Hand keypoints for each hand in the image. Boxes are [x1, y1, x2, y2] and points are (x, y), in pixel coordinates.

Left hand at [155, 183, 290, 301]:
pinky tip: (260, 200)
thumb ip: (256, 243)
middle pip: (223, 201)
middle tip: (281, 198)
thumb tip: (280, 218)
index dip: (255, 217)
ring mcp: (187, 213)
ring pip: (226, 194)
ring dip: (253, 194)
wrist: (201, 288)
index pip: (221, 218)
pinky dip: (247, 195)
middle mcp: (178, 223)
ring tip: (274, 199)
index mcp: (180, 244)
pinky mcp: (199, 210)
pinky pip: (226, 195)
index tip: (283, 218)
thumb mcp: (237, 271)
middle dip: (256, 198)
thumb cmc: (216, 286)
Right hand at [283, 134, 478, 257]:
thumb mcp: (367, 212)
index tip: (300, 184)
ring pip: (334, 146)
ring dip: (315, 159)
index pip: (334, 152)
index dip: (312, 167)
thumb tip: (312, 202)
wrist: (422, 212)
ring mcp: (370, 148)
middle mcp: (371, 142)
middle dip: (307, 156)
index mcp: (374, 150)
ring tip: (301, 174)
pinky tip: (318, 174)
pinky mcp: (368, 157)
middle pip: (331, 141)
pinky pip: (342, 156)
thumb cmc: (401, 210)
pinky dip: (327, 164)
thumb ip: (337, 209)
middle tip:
···
▶ [Problem]
Retype the listing above in full, exactly as it stands.

▶ [Reply]
Hand keypoints for each hand in the image. Boxes are [x1, y1, x2, y2] and points are (x, y), in pixel coordinates.

Left hand at [155, 183, 290, 301]:
pinky tip: (260, 200)
thumb ip: (256, 243)
middle pip: (223, 201)
middle tip: (281, 198)
thumb tip: (280, 218)
index dip: (255, 217)
ring mcp: (187, 213)
ring pip: (226, 194)
ring dip: (253, 194)
wrist: (201, 288)
index pip: (221, 218)
pinky dip: (247, 195)
middle mcp: (178, 223)
ring tip: (274, 199)
index mcp: (180, 244)
pinky mcp: (199, 210)
pinky pip: (226, 195)
index tip: (283, 218)
thumb mcp: (237, 271)
middle dip: (256, 198)
thumb cmc: (216, 286)
Right hand at [283, 134, 478, 257]:
thumb mcp: (367, 212)
index tip: (300, 184)
ring pip: (334, 146)
ring dip: (315, 159)
index pip: (334, 152)
index dip: (312, 167)
thumb tip: (312, 202)
wrist: (422, 212)
ring mcp: (370, 148)
middle mcp: (371, 142)
middle dip: (307, 156)
index mcp: (374, 150)
ring tip: (301, 174)
pinky tip: (318, 174)
pinky mcp: (368, 157)
middle pip: (331, 141)
pinky pip: (342, 156)
thumb cmc: (401, 210)
pinky dip: (327, 164)
thumb ip: (337, 209)
middle tip:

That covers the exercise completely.